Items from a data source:
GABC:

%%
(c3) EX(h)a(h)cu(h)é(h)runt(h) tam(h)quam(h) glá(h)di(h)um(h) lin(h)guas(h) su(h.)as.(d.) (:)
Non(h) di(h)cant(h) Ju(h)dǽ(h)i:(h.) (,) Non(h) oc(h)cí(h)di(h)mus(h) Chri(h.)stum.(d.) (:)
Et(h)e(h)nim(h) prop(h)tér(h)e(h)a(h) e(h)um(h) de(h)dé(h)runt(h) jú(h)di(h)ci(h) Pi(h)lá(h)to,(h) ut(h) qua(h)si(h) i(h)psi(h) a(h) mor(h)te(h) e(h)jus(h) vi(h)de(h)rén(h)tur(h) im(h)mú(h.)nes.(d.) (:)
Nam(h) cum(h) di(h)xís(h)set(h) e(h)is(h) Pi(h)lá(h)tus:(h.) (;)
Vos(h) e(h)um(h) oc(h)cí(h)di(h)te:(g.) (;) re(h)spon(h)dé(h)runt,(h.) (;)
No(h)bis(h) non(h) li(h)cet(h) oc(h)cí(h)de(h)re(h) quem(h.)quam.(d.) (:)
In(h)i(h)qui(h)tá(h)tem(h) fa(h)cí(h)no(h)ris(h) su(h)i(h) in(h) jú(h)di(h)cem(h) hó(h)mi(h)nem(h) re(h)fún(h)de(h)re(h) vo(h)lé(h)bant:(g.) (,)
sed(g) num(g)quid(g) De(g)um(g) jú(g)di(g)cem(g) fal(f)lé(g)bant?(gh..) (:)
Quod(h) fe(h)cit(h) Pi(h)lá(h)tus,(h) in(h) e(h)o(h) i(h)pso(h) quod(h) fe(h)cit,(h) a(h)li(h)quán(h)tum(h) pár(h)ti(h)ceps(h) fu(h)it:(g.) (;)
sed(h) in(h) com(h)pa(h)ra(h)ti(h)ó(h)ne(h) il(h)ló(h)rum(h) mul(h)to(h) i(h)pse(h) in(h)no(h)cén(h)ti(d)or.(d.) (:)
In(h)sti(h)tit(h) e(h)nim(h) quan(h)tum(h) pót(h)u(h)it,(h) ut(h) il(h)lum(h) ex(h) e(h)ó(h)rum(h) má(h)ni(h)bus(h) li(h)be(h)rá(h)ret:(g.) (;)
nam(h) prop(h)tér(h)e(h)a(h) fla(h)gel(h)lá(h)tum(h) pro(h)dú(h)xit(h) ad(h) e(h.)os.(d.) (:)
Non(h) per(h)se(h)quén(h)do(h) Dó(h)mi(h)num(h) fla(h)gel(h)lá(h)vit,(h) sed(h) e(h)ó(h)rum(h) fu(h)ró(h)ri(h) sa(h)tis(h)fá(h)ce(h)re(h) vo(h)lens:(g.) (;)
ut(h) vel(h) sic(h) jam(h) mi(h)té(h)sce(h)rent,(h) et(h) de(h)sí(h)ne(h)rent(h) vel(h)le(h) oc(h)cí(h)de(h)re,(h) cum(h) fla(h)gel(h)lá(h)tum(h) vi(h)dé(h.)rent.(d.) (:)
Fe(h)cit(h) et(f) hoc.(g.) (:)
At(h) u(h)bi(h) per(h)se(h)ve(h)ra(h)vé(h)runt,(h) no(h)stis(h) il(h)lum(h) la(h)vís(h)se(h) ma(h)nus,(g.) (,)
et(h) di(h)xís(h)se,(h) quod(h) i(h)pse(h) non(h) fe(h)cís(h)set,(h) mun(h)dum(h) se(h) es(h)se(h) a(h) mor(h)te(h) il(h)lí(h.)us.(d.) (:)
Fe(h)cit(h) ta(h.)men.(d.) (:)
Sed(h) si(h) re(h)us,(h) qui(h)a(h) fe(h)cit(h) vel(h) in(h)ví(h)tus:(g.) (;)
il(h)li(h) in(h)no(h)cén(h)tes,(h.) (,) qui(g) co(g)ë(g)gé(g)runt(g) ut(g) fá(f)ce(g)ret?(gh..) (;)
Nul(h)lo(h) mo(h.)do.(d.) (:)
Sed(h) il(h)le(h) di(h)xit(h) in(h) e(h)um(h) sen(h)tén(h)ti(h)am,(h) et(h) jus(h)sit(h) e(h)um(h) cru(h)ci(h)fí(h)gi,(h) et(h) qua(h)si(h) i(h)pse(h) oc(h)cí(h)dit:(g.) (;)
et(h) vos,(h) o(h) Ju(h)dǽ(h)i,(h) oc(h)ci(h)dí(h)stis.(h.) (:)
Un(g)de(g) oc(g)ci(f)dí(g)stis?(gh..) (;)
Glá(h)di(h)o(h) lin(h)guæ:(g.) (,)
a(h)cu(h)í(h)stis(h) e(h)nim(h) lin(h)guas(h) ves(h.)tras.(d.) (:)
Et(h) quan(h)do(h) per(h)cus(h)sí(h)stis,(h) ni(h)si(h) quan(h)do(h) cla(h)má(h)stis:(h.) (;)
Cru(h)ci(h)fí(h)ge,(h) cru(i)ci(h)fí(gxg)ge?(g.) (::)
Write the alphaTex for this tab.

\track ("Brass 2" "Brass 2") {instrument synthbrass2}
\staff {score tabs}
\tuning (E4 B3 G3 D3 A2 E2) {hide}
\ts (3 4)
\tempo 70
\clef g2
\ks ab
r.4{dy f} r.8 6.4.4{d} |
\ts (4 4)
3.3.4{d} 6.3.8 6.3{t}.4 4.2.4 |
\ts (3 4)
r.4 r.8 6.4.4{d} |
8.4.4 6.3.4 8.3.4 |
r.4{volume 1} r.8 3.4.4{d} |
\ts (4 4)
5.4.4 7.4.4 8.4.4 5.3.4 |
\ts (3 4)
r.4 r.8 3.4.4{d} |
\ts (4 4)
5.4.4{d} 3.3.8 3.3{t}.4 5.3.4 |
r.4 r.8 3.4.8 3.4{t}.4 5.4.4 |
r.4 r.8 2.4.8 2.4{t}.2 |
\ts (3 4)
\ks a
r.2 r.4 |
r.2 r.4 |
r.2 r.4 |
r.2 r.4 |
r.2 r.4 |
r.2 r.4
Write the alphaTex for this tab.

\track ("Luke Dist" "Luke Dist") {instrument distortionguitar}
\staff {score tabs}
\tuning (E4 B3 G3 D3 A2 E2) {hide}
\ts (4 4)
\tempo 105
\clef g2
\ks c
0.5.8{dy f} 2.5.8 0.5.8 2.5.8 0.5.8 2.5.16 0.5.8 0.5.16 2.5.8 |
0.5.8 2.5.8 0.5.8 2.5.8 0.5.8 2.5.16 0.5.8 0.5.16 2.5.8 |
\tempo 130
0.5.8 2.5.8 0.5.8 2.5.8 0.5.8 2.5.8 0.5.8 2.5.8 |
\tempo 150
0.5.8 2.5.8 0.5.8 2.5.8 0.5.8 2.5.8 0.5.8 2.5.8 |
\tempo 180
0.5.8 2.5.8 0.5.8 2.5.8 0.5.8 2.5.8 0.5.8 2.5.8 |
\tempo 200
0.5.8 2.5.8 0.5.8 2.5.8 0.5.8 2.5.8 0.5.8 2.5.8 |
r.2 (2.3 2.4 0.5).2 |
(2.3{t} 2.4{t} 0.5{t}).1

● **Instruction**
Pick out each line in the listing above that contains the string "track", treating uppercase and lowercase as different, and copy those lines.

● **Written answer**
\track ("Brass 2" "Brass 2") {instrument synthbrass2}
\track ("Luke Dist" "Luke Dist") {instrument distortionguitar}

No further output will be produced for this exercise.